Task material -

# # # # #

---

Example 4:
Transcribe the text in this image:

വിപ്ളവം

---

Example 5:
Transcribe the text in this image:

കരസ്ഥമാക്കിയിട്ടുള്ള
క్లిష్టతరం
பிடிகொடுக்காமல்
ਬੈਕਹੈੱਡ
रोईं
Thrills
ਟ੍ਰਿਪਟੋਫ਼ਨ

# # # # #

Problem details - Nothing in the data should be altered; please repeat it exactly.

Task solution -
---

Example 4:
Transcribe the text in this image:

വിപ്ളവം

---

Example 5:
Transcribe the text in this image:

കരസ്ഥമാക്കിയിട്ടുള്ള
క్లిష్టతరం
பிடிகொடுக்காமல்
ਬੈਕਹੈੱਡ
रोईं
Thrills
ਟ੍ਰਿਪਟੋਫ਼ਨ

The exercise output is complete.